**Task goal:** Report every one of the lines below that contains the string "Capillary", matching case exactly.

**Given information:**
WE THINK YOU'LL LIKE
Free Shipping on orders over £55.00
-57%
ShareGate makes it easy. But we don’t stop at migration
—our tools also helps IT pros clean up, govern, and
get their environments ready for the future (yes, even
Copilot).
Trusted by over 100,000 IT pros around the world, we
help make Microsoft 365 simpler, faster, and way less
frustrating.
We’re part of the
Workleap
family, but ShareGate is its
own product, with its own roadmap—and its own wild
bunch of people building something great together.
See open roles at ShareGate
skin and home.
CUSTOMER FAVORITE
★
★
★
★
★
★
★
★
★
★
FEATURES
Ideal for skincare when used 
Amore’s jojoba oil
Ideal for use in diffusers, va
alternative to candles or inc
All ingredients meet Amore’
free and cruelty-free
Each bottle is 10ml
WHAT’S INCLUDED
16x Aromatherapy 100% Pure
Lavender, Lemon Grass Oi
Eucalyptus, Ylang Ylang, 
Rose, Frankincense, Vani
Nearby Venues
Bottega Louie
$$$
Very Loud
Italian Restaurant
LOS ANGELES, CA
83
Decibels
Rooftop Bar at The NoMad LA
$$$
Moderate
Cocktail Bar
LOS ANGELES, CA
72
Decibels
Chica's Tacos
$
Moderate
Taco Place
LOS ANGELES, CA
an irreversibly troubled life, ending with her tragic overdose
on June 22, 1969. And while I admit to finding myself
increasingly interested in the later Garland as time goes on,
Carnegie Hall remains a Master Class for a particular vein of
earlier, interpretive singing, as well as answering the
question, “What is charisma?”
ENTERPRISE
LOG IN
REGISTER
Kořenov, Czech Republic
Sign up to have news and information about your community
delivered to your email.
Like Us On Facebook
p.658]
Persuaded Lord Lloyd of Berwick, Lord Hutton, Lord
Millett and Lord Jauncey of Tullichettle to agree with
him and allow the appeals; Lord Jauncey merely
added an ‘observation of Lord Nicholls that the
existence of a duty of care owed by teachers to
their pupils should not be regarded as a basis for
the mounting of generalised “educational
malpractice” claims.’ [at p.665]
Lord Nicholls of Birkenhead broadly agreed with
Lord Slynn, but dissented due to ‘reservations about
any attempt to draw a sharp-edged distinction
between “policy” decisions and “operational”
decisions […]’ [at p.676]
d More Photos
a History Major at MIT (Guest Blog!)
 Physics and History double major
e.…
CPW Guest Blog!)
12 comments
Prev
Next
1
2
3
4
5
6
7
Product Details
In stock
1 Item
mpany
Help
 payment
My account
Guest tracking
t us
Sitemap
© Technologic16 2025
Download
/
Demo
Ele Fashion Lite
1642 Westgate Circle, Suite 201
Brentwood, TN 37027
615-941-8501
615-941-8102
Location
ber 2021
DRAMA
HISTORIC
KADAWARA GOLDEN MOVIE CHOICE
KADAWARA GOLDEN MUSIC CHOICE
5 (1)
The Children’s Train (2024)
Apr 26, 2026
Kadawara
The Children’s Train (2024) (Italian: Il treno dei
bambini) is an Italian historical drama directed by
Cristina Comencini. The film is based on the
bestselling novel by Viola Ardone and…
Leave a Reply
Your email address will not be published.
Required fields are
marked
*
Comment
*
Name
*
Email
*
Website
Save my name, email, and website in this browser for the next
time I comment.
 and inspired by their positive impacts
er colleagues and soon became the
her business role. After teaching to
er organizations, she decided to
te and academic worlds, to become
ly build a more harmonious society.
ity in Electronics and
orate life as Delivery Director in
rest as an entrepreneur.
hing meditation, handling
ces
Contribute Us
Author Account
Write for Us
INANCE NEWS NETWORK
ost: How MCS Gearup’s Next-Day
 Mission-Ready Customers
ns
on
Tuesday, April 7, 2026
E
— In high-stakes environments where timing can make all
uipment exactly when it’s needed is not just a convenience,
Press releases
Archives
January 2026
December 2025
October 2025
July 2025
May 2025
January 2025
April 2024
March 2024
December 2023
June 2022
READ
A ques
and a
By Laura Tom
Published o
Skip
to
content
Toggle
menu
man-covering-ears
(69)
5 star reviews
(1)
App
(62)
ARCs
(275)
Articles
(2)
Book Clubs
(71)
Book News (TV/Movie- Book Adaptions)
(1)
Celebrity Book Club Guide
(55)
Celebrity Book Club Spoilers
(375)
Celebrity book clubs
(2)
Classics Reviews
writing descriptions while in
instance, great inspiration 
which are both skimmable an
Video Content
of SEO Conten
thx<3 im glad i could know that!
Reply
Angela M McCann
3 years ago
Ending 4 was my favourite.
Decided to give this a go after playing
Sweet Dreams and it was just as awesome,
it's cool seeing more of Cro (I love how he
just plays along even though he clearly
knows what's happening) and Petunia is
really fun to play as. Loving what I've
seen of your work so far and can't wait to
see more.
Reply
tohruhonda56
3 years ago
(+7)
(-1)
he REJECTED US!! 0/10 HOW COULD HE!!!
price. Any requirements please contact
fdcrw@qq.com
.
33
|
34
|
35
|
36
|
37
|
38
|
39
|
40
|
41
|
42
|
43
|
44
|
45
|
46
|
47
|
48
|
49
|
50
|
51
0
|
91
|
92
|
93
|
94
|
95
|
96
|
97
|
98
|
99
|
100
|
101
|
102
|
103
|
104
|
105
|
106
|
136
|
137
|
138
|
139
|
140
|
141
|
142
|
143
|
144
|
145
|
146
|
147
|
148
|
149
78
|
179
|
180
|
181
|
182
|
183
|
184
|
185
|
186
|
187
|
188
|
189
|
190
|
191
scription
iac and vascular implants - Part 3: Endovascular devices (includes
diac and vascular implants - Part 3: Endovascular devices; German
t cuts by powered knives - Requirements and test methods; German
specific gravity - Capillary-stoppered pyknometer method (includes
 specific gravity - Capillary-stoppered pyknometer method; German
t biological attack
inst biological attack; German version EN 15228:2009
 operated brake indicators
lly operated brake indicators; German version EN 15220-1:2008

**Answer to the problem:**
specific gravity - Capillary-stoppered pyknometer method (includes
 specific gravity - Capillary-stoppered pyknometer method; German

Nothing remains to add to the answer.